Poland’s Texan Gambit: Why Warsaw Is Betting It All On Washington?
Warsaw has long been described as “Washington’s favorite ally” in Europe, but usually in the tone one uses for a helpful, if slightly over-eager, younger cousin.
Warsaw has long been described as “Washington’s favorite ally” in Europe, but usually in the tone one uses for a helpful, if slightly over-eager, younger cousin. However, when Karol Nawrocki, Poland’s president, took the stage at the CPAC conference in Dallas on March 28th, the undisputed crown jewel of the American conservative calendar, the message was no longer one of a supplicant. Clad in the quiet confidence of a man whose country spends nearly 5% of its GDP on defense—the highest ratio in NATO—President Nawrocki presented Poland not as a buffer zone, but rather as a regional pivot.
The choice of venue was anything but accidental. Dallas, the heart of Texas, the ultimate “red state” bastion, and the city where the liberal dream of JFK (John F. Kennedy) was tragically cut short, served as a potent backdrop. Here, in a place that breathes American conservatism, Nawrocki’s rhetoric on “traditional values,” open borders, and the “risky” energy transition of the EU found its natural resonance. The optics were surgically precise. Before arriving at the conference, the President visited Lockheed Martin’s facility in nearby Fort Worth to sign his name on a freshly minted F-35 fighter jet. It was a symbolic gesture, yet the underlying arithmetic is stark.
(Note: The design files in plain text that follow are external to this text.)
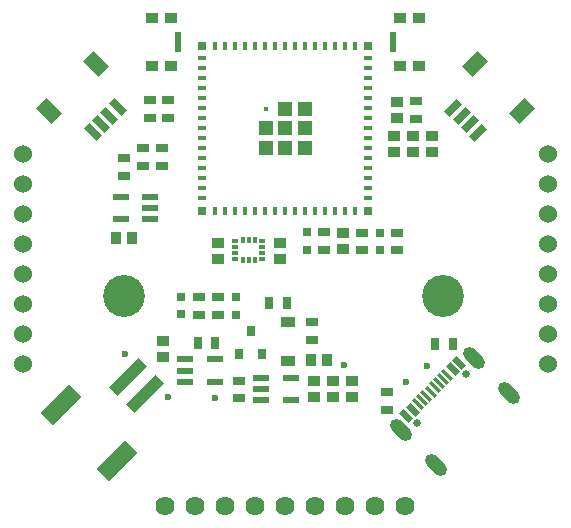
<source format=gbr>
%TF.GenerationSoftware,Altium Limited,Altium Designer,24.10.1 (45)*%
G04 Layer_Color=255*
%FSLAX45Y45*%
%MOMM*%
%TF.SameCoordinates,EEF0193C-C13F-4000-B0C4-A13F86DA6223*%
%TF.FilePolarity,Positive*%
%TF.FileFunction,Pads,Top*%
%TF.Part,Single*%
G01*
G75*
%TA.AperFunction,BGAPad,CuDef*%
%ADD10R,1.20000X1.20000*%
%TA.AperFunction,SMDPad,CuDef*%
%ADD11R,0.40000X0.40000*%
%TA.AperFunction,ConnectorPad*%
%ADD12R,0.40000X0.80000*%
%ADD13R,0.80000X0.40000*%
%TA.AperFunction,SMDPad,CuDef*%
%ADD14R,0.80000X0.80000*%
%ADD15R,0.80000X0.80000*%
%ADD16R,1.00000X0.80000*%
%ADD17R,0.55000X1.70000*%
%ADD18R,1.00000X0.90000*%
%ADD19C,0.60000*%
%ADD20R,1.40000X0.60000*%
G04:AMPARAMS|DCode=21|XSize=1mm|YSize=3.5mm|CornerRadius=0mm|HoleSize=0mm|Usage=FLASHONLY|Rotation=315.000|XOffset=0mm|YOffset=0mm|HoleType=Round|Shape=Rectangle|*
%AMROTATEDRECTD21*
4,1,4,-1.59099,-0.88388,0.88388,1.59099,1.59099,0.88388,-0.88388,-1.59099,-1.59099,-0.88388,0.0*
%
%ADD21ROTATEDRECTD21*%

G04:AMPARAMS|DCode=22|XSize=1.5mm|YSize=3.4mm|CornerRadius=0mm|HoleSize=0mm|Usage=FLASHONLY|Rotation=315.000|XOffset=0mm|YOffset=0mm|HoleType=Round|Shape=Rectangle|*
%AMROTATEDRECTD22*
4,1,4,-1.73241,-0.67175,0.67175,1.73241,1.73241,0.67175,-0.67175,-1.73241,-1.73241,-0.67175,0.0*
%
%ADD22ROTATEDRECTD22*%

G04:AMPARAMS|DCode=23|XSize=1.54991mm|YSize=0.59995mm|CornerRadius=0mm|HoleSize=0mm|Usage=FLASHONLY|Rotation=315.000|XOffset=0mm|YOffset=0mm|HoleType=Round|Shape=Rectangle|*
%AMROTATEDRECTD23*
4,1,4,-0.76009,0.33586,-0.33586,0.76009,0.76009,-0.33586,0.33586,-0.76009,-0.76009,0.33586,0.0*
%
%ADD23ROTATEDRECTD23*%

G04:AMPARAMS|DCode=24|XSize=1.8001mm|YSize=1.1999mm|CornerRadius=0mm|HoleSize=0mm|Usage=FLASHONLY|Rotation=315.000|XOffset=0mm|YOffset=0mm|HoleType=Round|Shape=Rectangle|*
%AMROTATEDRECTD24*
4,1,4,-1.06066,0.21220,-0.21220,1.06066,1.06066,-0.21220,0.21220,-1.06066,-1.06066,0.21220,0.0*
%
%ADD24ROTATEDRECTD24*%

%ADD25R,0.55000X0.35000*%
%ADD26R,0.35000X0.55000*%
%ADD27R,1.00000X0.90000*%
%ADD28R,0.90000X1.00000*%
%ADD29R,0.80000X1.00000*%
%ADD30R,1.22000X0.91000*%
%ADD31R,0.80000X0.90000*%
G04:AMPARAMS|DCode=32|XSize=0.57506mm|YSize=1.15011mm|CornerRadius=0mm|HoleSize=0mm|Usage=FLASHONLY|Rotation=45.000|XOffset=0mm|YOffset=0mm|HoleType=Round|Shape=Rectangle|*
%AMROTATEDRECTD32*
4,1,4,0.20331,-0.60994,-0.60994,0.20331,-0.20331,0.60994,0.60994,-0.20331,0.20331,-0.60994,0.0*
%
%ADD32ROTATEDRECTD32*%

G04:AMPARAMS|DCode=33|XSize=0.27508mm|YSize=1.15011mm|CornerRadius=0mm|HoleSize=0mm|Usage=FLASHONLY|Rotation=45.000|XOffset=0mm|YOffset=0mm|HoleType=Round|Shape=Rectangle|*
%AMROTATEDRECTD33*
4,1,4,0.30937,-0.50388,-0.50388,0.30937,-0.30937,0.50388,0.50388,-0.30937,0.30937,-0.50388,0.0*
%
%ADD33ROTATEDRECTD33*%

G04:AMPARAMS|DCode=34|XSize=1.8001mm|YSize=1.1999mm|CornerRadius=0mm|HoleSize=0mm|Usage=FLASHONLY|Rotation=225.000|XOffset=0mm|YOffset=0mm|HoleType=Round|Shape=Rectangle|*
%AMROTATEDRECTD34*
4,1,4,0.21220,1.06066,1.06066,0.21220,-0.21220,-1.06066,-1.06066,-0.21220,0.21220,1.06066,0.0*
%
%ADD34ROTATEDRECTD34*%

G04:AMPARAMS|DCode=35|XSize=1.54991mm|YSize=0.59995mm|CornerRadius=0mm|HoleSize=0mm|Usage=FLASHONLY|Rotation=225.000|XOffset=0mm|YOffset=0mm|HoleType=Round|Shape=Rectangle|*
%AMROTATEDRECTD35*
4,1,4,0.33586,0.76009,0.76009,0.33586,-0.33586,-0.76009,-0.76009,-0.33586,0.33586,0.76009,0.0*
%
%ADD35ROTATEDRECTD35*%

%TA.AperFunction,ComponentPad*%
%ADD40C,1.62001*%
%ADD41C,1.52400*%
%ADD42C,0.64999*%
G04:AMPARAMS|DCode=43|XSize=2.2159mm|YSize=1.10795mm|CornerRadius=0mm|HoleSize=0mm|Usage=FLASHONLY|Rotation=135.000|XOffset=0mm|YOffset=0mm|HoleType=Round|Shape=Round|*
%AMOVALD43*
21,1,1.10795,1.10795,0.00000,0.00000,135.0*
1,1,1.10795,0.39172,-0.39172*
1,1,1.10795,-0.39172,0.39172*
%
%ADD43OVALD43*%

%TA.AperFunction,ViaPad*%
%ADD44C,3.55000*%
D10*
X2247500Y3522500D02*
D03*
Y3357500D02*
D03*
X2412500D02*
D03*
X2577500D02*
D03*
Y3522500D02*
D03*
Y3687500D02*
D03*
X2412500D02*
D03*
Y3522500D02*
D03*
D11*
X2247500Y3687500D02*
D03*
D12*
X1817500Y4222500D02*
D03*
X1902500D02*
D03*
X1987500D02*
D03*
X2072500D02*
D03*
X2157500D02*
D03*
X2242500D02*
D03*
X2327500D02*
D03*
X2412500D02*
D03*
X2497500D02*
D03*
X2582500D02*
D03*
X2667500D02*
D03*
X2752500D02*
D03*
X2837500D02*
D03*
X2922500D02*
D03*
X3007500D02*
D03*
Y2822500D02*
D03*
X2922500D02*
D03*
X2837500D02*
D03*
X2752500D02*
D03*
X2667500D02*
D03*
X2582500D02*
D03*
X2497500D02*
D03*
X2412500D02*
D03*
X2327500D02*
D03*
X2242500D02*
D03*
X2157500D02*
D03*
X2072500D02*
D03*
X1987500D02*
D03*
X1902500D02*
D03*
X1817500D02*
D03*
D13*
X3112500Y4117500D02*
D03*
Y4032500D02*
D03*
Y3947500D02*
D03*
Y3862500D02*
D03*
Y3777500D02*
D03*
Y3692500D02*
D03*
Y3607500D02*
D03*
Y3522500D02*
D03*
Y3437500D02*
D03*
Y3352500D02*
D03*
Y3267500D02*
D03*
Y3182500D02*
D03*
Y3097500D02*
D03*
Y3012500D02*
D03*
Y2927500D02*
D03*
X1712500D02*
D03*
Y3012500D02*
D03*
Y3097500D02*
D03*
Y3182500D02*
D03*
Y3267500D02*
D03*
Y3352500D02*
D03*
Y3437500D02*
D03*
Y3522500D02*
D03*
Y3607500D02*
D03*
Y3692500D02*
D03*
Y3777500D02*
D03*
Y3862500D02*
D03*
Y3947500D02*
D03*
Y4032500D02*
D03*
Y4117500D02*
D03*
D14*
X3112500Y2822500D02*
D03*
Y4222500D02*
D03*
X1712500Y2822500D02*
D03*
Y4222500D02*
D03*
D15*
X1994992Y2095009D02*
D03*
X1994992Y1945008D02*
D03*
X1534992Y1947508D02*
D03*
Y2097508D02*
D03*
X3212508Y2637492D02*
D03*
Y2487492D02*
D03*
X2599992Y2490008D02*
D03*
Y2640008D02*
D03*
D16*
X1687500Y2095000D02*
D03*
Y1945000D02*
D03*
X1845000D02*
D03*
Y2095000D02*
D03*
X2020000Y1235000D02*
D03*
Y1385000D02*
D03*
X2640000Y1880000D02*
D03*
Y1730000D02*
D03*
X1267500Y3757500D02*
D03*
Y3607500D02*
D03*
X1425000Y3757500D02*
D03*
Y3607500D02*
D03*
X1052500Y3267500D02*
D03*
Y3117500D02*
D03*
X3060000Y2637500D02*
D03*
Y2487500D02*
D03*
X3362500Y2637500D02*
D03*
Y2487500D02*
D03*
X2740000Y2490000D02*
D03*
Y2640000D02*
D03*
X3520000Y3602500D02*
D03*
Y3752500D02*
D03*
X3272500Y1290000D02*
D03*
Y1140000D02*
D03*
X1210000Y3202500D02*
D03*
Y3352500D02*
D03*
X1367500Y3352500D02*
D03*
Y3202500D02*
D03*
D17*
X1505000Y4250000D02*
D03*
X3322500D02*
D03*
D18*
X1442500Y4045000D02*
D03*
X1282500D02*
D03*
Y4455000D02*
D03*
X1442500D02*
D03*
X3385000D02*
D03*
X3545000D02*
D03*
Y4045000D02*
D03*
X3385000D02*
D03*
D19*
X1420000Y1250000D02*
D03*
X3615000Y1510000D02*
D03*
X3432500Y1370000D02*
D03*
X1057500Y1612500D02*
D03*
X1820000Y1237500D02*
D03*
X2907500Y1520000D02*
D03*
D20*
X1567500Y1565000D02*
D03*
Y1470000D02*
D03*
Y1375000D02*
D03*
X1817500D02*
D03*
Y1565000D02*
D03*
X2462500Y1410000D02*
D03*
Y1220000D02*
D03*
X2212500D02*
D03*
Y1315000D02*
D03*
Y1410000D02*
D03*
X1272500Y2750000D02*
D03*
Y2845000D02*
D03*
Y2940000D02*
D03*
X1022500D02*
D03*
Y2750000D02*
D03*
D21*
X1085741Y1417163D02*
D03*
X1227163Y1275741D02*
D03*
D22*
X512985Y1176746D02*
D03*
X986746Y702985D02*
D03*
D23*
X854923Y3558355D02*
D03*
X925651Y3629084D02*
D03*
X996362Y3699794D02*
D03*
X784212Y3487645D02*
D03*
D24*
X812500Y4067500D02*
D03*
X416507Y3671506D02*
D03*
D25*
X1992500Y2567500D02*
D03*
Y2517500D02*
D03*
Y2467500D02*
D03*
Y2417500D02*
D03*
X2217500D02*
D03*
Y2467500D02*
D03*
Y2517500D02*
D03*
Y2567500D02*
D03*
D26*
X2055000Y2405000D02*
D03*
X2105000D02*
D03*
X2155000D02*
D03*
Y2580000D02*
D03*
X2105000D02*
D03*
X2055000D02*
D03*
D27*
X2655000Y1247500D02*
D03*
Y1382500D02*
D03*
X2975000Y1247500D02*
D03*
Y1382500D02*
D03*
X2815000Y1247500D02*
D03*
Y1382500D02*
D03*
X1382500Y1582500D02*
D03*
Y1717500D02*
D03*
X3652500Y3460000D02*
D03*
Y3325000D02*
D03*
X2902500Y2632500D02*
D03*
Y2497500D02*
D03*
X3362500Y3747500D02*
D03*
Y3612500D02*
D03*
X3492500Y3460000D02*
D03*
Y3325000D02*
D03*
X3332500Y3460000D02*
D03*
Y3325000D02*
D03*
X2370000Y2550000D02*
D03*
Y2415000D02*
D03*
X1842500Y2552500D02*
D03*
Y2417500D02*
D03*
D28*
X2770000Y1560000D02*
D03*
X2635000D02*
D03*
X1112500Y2592500D02*
D03*
X977500D02*
D03*
D29*
X1822500Y1702500D02*
D03*
X1672500D02*
D03*
X2427500Y2042500D02*
D03*
X2277500D02*
D03*
X3685000Y1697500D02*
D03*
X3835000D02*
D03*
D30*
X2437500Y1881000D02*
D03*
Y1554000D02*
D03*
D31*
X2025000Y1607500D02*
D03*
X2215000D02*
D03*
X2120000Y1807500D02*
D03*
D32*
X3888940Y1536440D02*
D03*
X3832382Y1479882D02*
D03*
X3492964Y1140464D02*
D03*
X3436407Y1083907D02*
D03*
D33*
X3786421Y1433921D02*
D03*
X3751057Y1398557D02*
D03*
X3715711Y1363211D02*
D03*
X3680346Y1327846D02*
D03*
X3645000Y1292500D02*
D03*
X3609636Y1257136D02*
D03*
X3574290Y1221790D02*
D03*
X3538925Y1186425D02*
D03*
D34*
X4021605Y4063712D02*
D03*
X4417599Y3667719D02*
D03*
D35*
X3837743Y3696007D02*
D03*
X4049893Y3483857D02*
D03*
X3979183Y3554568D02*
D03*
X3908454Y3625296D02*
D03*
D40*
X1396500Y325000D02*
D03*
X1650500D02*
D03*
X1904500D02*
D03*
X2158500D02*
D03*
X2412500D02*
D03*
X2666500D02*
D03*
X2920500D02*
D03*
X3174500D02*
D03*
X3428500D02*
D03*
D41*
X4640000Y3300500D02*
D03*
Y3046500D02*
D03*
Y2792500D02*
D03*
Y2538500D02*
D03*
Y2284500D02*
D03*
Y2030500D02*
D03*
Y1776500D02*
D03*
Y1522500D02*
D03*
X190000Y1522000D02*
D03*
Y1776000D02*
D03*
Y2030000D02*
D03*
Y2284000D02*
D03*
Y2538000D02*
D03*
Y2792000D02*
D03*
Y3046000D02*
D03*
Y3300000D02*
D03*
D42*
X3533335Y1029390D02*
D03*
X3941689Y1437744D02*
D03*
D43*
X3397863Y964038D02*
D03*
X4008808Y1574983D02*
D03*
X4304384Y1279407D02*
D03*
X3693440Y668462D02*
D03*
D44*
X3750000Y2100000D02*
D03*
X1050000D02*
D03*
%TF.MD5,668e7613e5970b827b3628231fbbca3f*%
M02*

</source>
While Berlin and Paris still bicker over fiscal rules, Warsaw is busy writing checks. In 2026, Poland’s defense budget will reach nearly $50bn, transforming the country from a recipient of surplus gear into a cornerstone client for the American military-industrial complex.
Critics might argue that this performance was primarily a carefully scripted narrative designed to satisfy the conservative base of the Law and Justice (PiS) party and bolster Nawrocki’s own campaign. Yet, for the cynical investor, the ideological fire looks like a calculated hedge. By aligning himself so tightly with the American right, Nawrocki might be attempting to insulate Poland from any potential “America First” isolationism. It might be an effort to ensure that if the political winds in Washington shift further towards the right, Poland remains the only ally the U.S. cannot afford to ignore.
Yet, this Texan gambit carries profound risks. A dismissive tone toward Brussels on energy and migration may please a crowd in Grapevine, Texas, but it risks further alienating Poland from its largest trading partner: the European Union. Poland’s economy remains a “high-beta” version of Germany’s; its prosperity is inextricably linked to the single market. If Warsaw bets its entire strategic future on a security pact with Washington while picking fights with Brussels, it may find that an F-35 is an expensive tool for fixing a broken relationship with its neighbors.
For now, the markets remain sanguine. The Polish zloty has held steady, buoyed by the “security premium” of being the West’s frontier fortress. But as Mr. Nawrocki flies back to Warsaw, the question remains: is this a genuine ideological crusade, a clever tactical play to “game” the Americans, or a dangerous blurring of party interests with state strategy? The bill for the F-35s is paid, but the political cost of the Dallas speech is still being calculated.